→ **Work task**
Reproduce the listing below word for word, from its beginning up to and including the line with "Logged length: 4.4mm". Leave out the pictures.

→ **Given records**

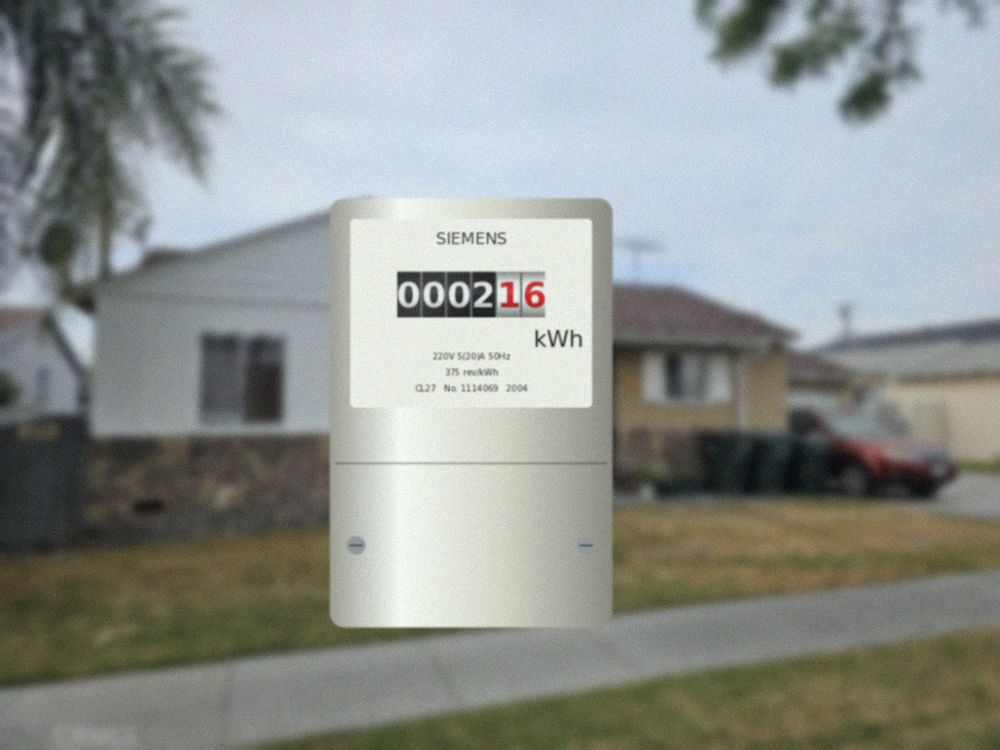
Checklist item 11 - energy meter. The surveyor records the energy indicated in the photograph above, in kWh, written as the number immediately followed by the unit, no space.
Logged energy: 2.16kWh
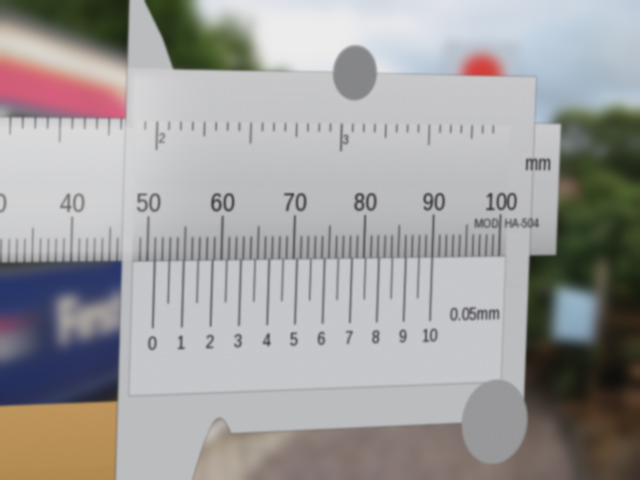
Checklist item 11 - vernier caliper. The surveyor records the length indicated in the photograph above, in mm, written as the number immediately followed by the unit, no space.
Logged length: 51.0mm
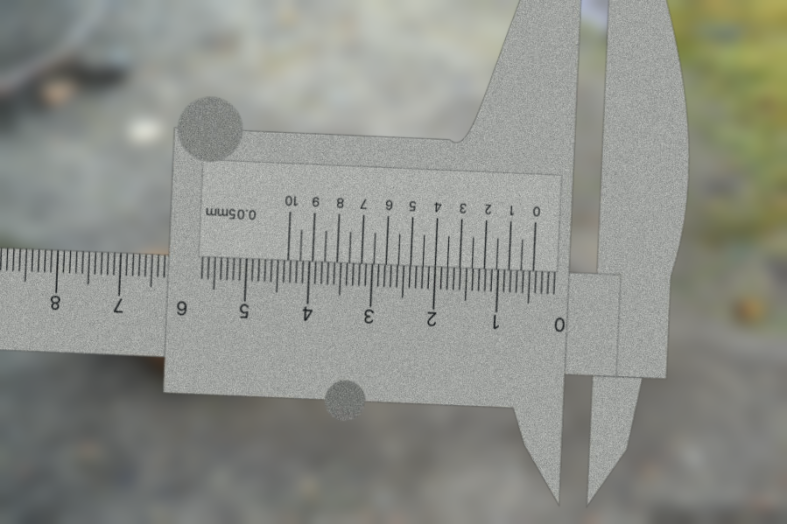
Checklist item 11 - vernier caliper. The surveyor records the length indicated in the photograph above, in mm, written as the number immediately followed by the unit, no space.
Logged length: 4.4mm
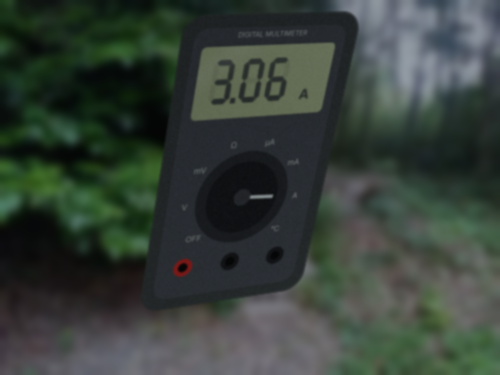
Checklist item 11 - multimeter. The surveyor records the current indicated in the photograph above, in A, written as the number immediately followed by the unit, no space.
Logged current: 3.06A
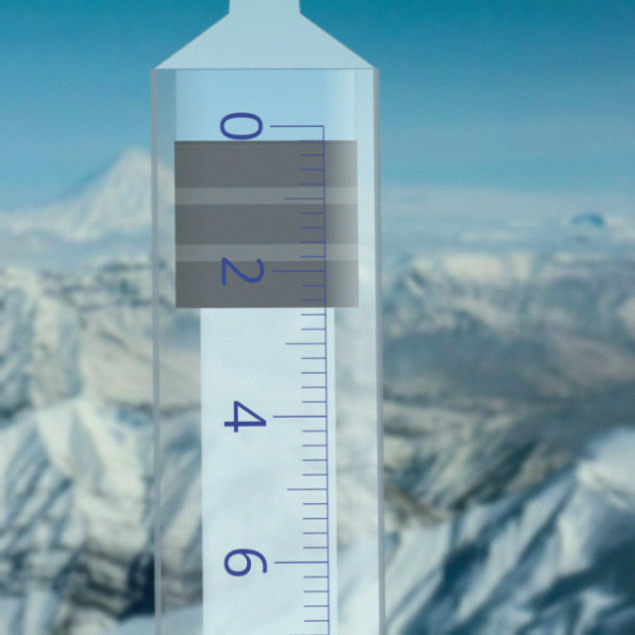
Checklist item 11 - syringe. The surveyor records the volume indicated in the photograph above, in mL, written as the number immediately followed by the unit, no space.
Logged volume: 0.2mL
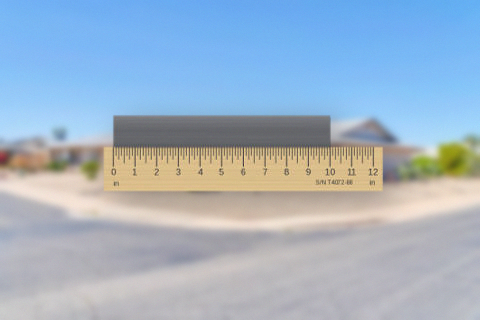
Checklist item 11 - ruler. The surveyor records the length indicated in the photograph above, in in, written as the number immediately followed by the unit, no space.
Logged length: 10in
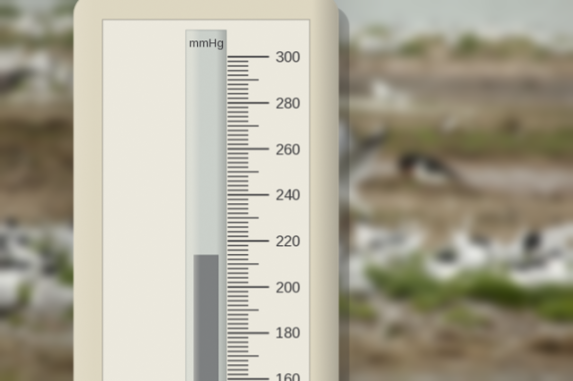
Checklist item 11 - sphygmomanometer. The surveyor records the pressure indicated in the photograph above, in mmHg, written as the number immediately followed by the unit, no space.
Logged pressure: 214mmHg
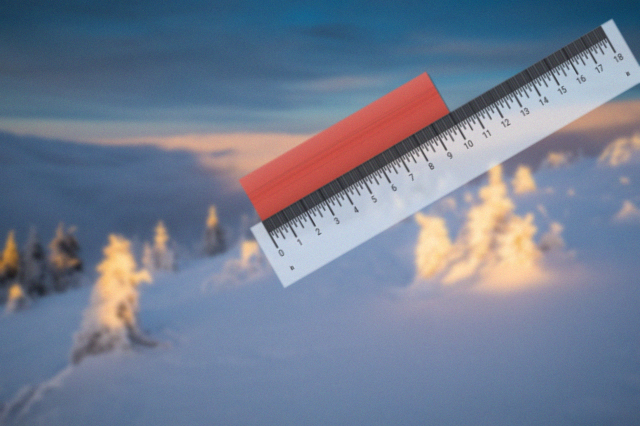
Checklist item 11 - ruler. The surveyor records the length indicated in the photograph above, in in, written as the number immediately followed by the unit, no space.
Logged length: 10in
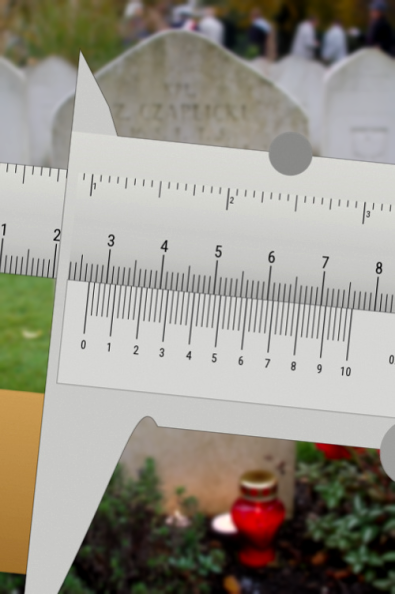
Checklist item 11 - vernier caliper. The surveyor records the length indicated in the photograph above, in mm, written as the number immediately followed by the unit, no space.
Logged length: 26.8mm
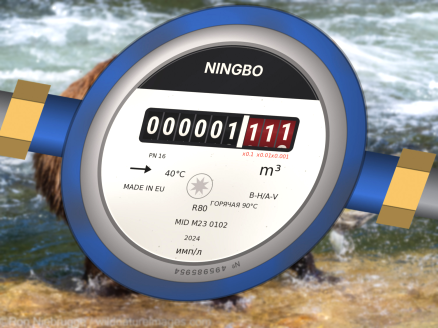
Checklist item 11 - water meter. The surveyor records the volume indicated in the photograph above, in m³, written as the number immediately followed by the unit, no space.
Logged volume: 1.111m³
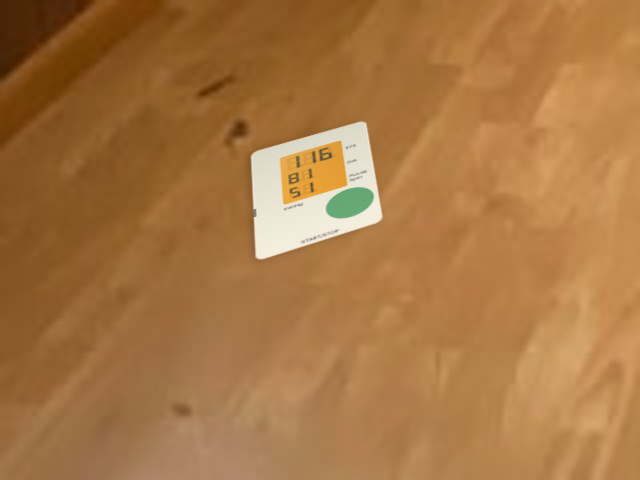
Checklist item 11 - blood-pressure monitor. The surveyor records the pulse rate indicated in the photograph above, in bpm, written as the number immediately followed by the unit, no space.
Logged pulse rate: 51bpm
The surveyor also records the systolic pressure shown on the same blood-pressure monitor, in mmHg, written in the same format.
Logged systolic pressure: 116mmHg
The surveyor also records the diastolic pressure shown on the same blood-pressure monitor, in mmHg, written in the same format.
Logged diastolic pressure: 81mmHg
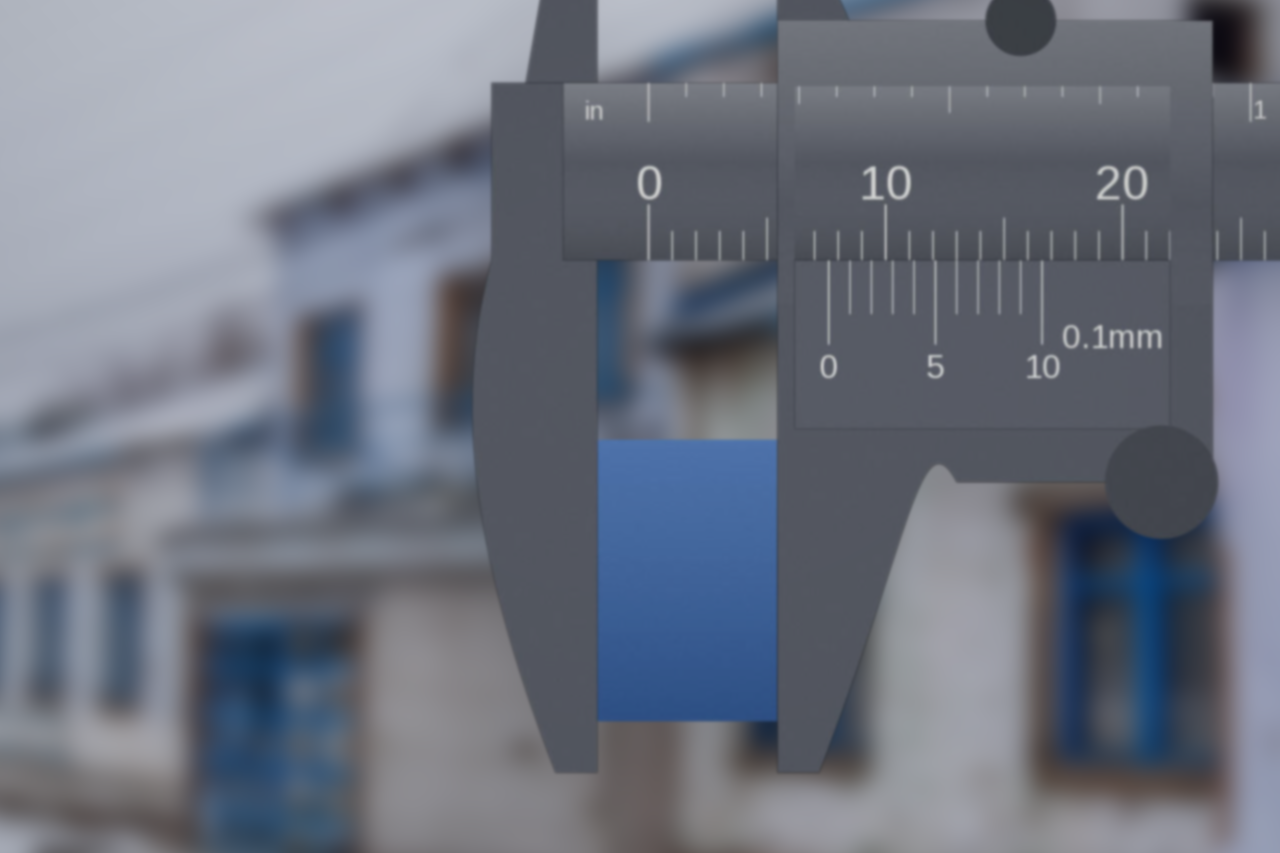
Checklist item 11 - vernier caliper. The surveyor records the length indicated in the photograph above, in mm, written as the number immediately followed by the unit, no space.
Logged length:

→ **Exercise solution**
Checklist item 11 - energy meter. The surveyor records the energy indicated in the photograph above, in kWh, written as the number immediately followed by the unit, no space.
Logged energy: 2.16kWh
Checklist item 11 - vernier caliper. The surveyor records the length indicated in the photograph above, in mm, written as the number immediately followed by the unit, no space.
Logged length: 51.0mm
Checklist item 11 - vernier caliper. The surveyor records the length indicated in the photograph above, in mm, written as the number immediately followed by the unit, no space.
Logged length: 4.4mm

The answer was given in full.